### What to produce
Some entries follow. Reproduce exactly the lines starting at the one with "Simple Chickpea Bruschetta" and stopping after the one with "Next, add the".

### Records for this task

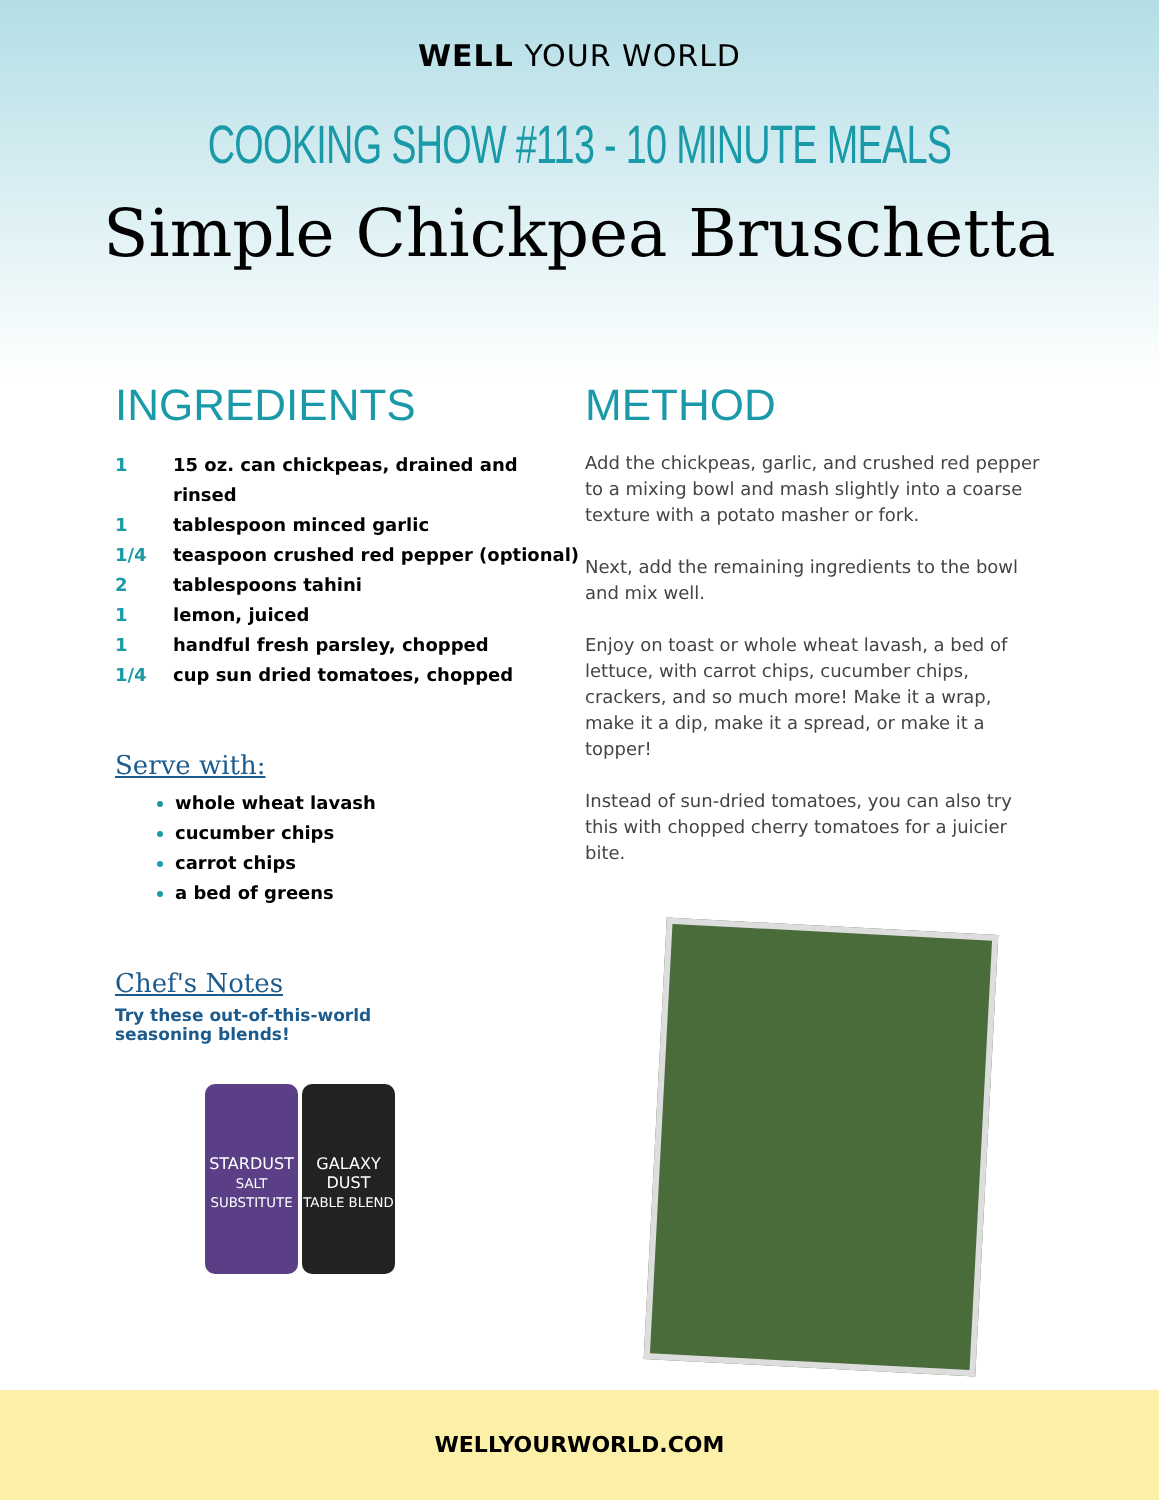WELL YOUR WORLD
COOKING SHOW #113 - 10 MINUTE MEALS
Simple Chickpea Bruschetta
INGREDIENTS
1 15 oz. can chickpeas, drained and rinsed
1 tablespoon minced garlic
1/4 teaspoon crushed red pepper (optional)
2 tablespoons tahini
1 lemon, juiced
1 handful fresh parsley, chopped
1/4 cup sun dried tomatoes, chopped
Serve with:
whole wheat lavash
cucumber chips
carrot chips
a bed of greens
Chef's Notes
Try these out-of-this-world seasoning blends!
STARDUST
SALT SUBSTITUTE
GALAXY DUST
TABLE BLEND
METHOD
Add the chickpeas, garlic, and crushed red pepper to a mixing bowl and mash slightly into a coarse texture with a potato masher or fork.
Next, add the remaining ingredients to the bowl and mix well.
Enjoy on toast or whole wheat lavash, a bed of lettuce, with carrot chips, cucumber chips, crackers, and so much more! Make it a wrap, make it a dip, make it a spread, or make it a topper!
Instead of sun-dried tomatoes, you can also try this with chopped cherry tomatoes for a juicier bite.
WELLYOURWORLD.COM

### Task answer
Simple Chickpea Bruschetta
INGREDIENTS
1 15 oz. can chickpeas, drained and rinsed
1 tablespoon minced garlic
1/4 teaspoon crushed red pepper (optional)
2 tablespoons tahini
1 lemon, juiced
1 handful fresh parsley, chopped
1/4 cup sun dried tomatoes, chopped
Serve with:
whole wheat lavash
cucumber chips
carrot chips
a bed of greens
Chef's Notes
Try these out-of-this-world seasoning blends!
STARDUST
SALT SUBSTITUTE
GALAXY DUST
TABLE BLEND
METHOD
Add the chickpeas, garlic, and crushed red pepper to a mixing bowl and mash slightly into a coarse texture with a potato masher or fork.
Next, add the remaining ingredients to the bowl and mix well.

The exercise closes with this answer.